— Start Data shown —

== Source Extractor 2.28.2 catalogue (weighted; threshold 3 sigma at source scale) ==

— End Data shown —
— Start Data shown —

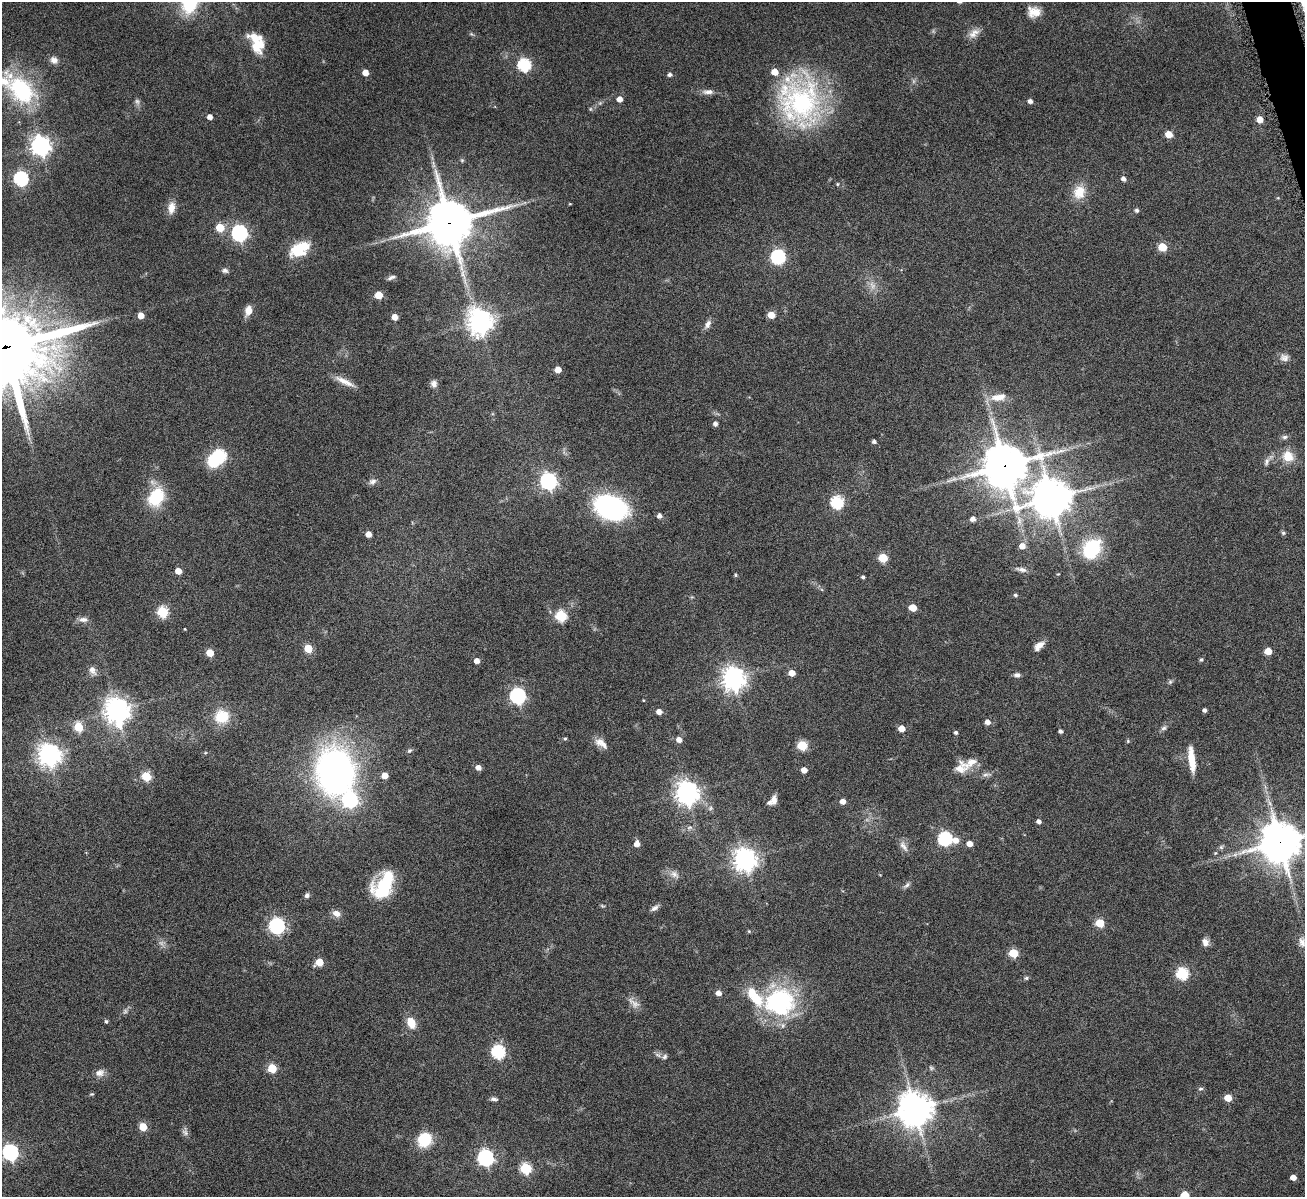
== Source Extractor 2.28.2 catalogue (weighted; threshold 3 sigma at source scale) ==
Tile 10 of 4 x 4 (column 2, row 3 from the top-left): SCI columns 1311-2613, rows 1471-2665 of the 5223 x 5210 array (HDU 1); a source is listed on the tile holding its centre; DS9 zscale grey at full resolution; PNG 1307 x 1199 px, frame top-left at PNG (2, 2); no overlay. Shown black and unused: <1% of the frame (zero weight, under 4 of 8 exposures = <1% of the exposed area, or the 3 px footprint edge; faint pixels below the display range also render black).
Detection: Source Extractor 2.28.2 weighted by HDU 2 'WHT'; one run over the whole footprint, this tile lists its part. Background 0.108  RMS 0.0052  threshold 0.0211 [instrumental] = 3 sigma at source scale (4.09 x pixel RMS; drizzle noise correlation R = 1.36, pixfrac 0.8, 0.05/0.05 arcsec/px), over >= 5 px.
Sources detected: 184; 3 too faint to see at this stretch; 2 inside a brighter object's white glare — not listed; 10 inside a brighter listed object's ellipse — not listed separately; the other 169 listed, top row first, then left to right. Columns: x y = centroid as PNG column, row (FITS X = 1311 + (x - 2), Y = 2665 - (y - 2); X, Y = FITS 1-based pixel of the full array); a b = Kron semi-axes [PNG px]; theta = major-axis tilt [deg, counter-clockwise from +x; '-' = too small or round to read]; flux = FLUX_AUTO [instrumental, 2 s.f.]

— End Data shown —

How many of the lines above contain the string "column", with case counting? Give only the number.

2